» **BRIEF**:
The answer must consist solely of the lines from the opening line of the entries through the line with "Add a SwitchBot", transcribed exactly and without any pictures.

(Saved entries)
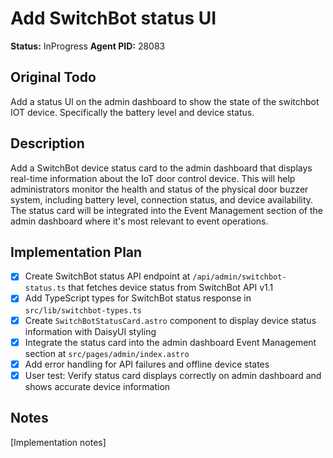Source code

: # Add SwitchBot status UI
**Status:** InProgress
**Agent PID:** 28083

## Original Todo
Add a status UI on the admin dashboard to show the state of the switchbot IOT device. Specifically the battery level and device status.

## Description
Add a SwitchBot device status card to the admin dashboard that displays real-time information about the IoT door control device. This will help administrators monitor the health and status of the physical door buzzer system, including battery level, connection status, and device availability. The status card will be integrated into the Event Management section of the admin dashboard where it's most relevant to event operations.

## Implementation Plan
- [x] Create SwitchBot status API endpoint at `/api/admin/switchbot-status.ts` that fetches device status from SwitchBot API v1.1
- [x] Add TypeScript types for SwitchBot status response in `src/lib/switchbot-types.ts`
- [x] Create `SwitchBotStatusCard.astro` component to display device status information with DaisyUI styling
- [x] Integrate the status card into the admin dashboard Event Management section at `src/pages/admin/index.astro`
- [x] Add error handling for API failures and offline device states
- [x] User test: Verify status card displays correctly on admin dashboard and shows accurate device information

## Notes
[Implementation notes]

» **WRITTEN RESPONSE**:
Source code

: # Add SwitchBot status UI
**Status:** InProgress
**Agent PID:** 28083

## Original Todo
Add a status UI on the admin dashboard to show the state of the switchbot IOT device. Specifically the battery level and device status.

## Description
Add a SwitchBot device status card to the admin dashboard that displays real-time information about the IoT door control device. This will help administrators monitor the health and status of the physical door buzzer system, including battery level, connection status, and device availability. The status card will be integrated into the Event Management section of the admin dashboard where it's most relevant to event operations.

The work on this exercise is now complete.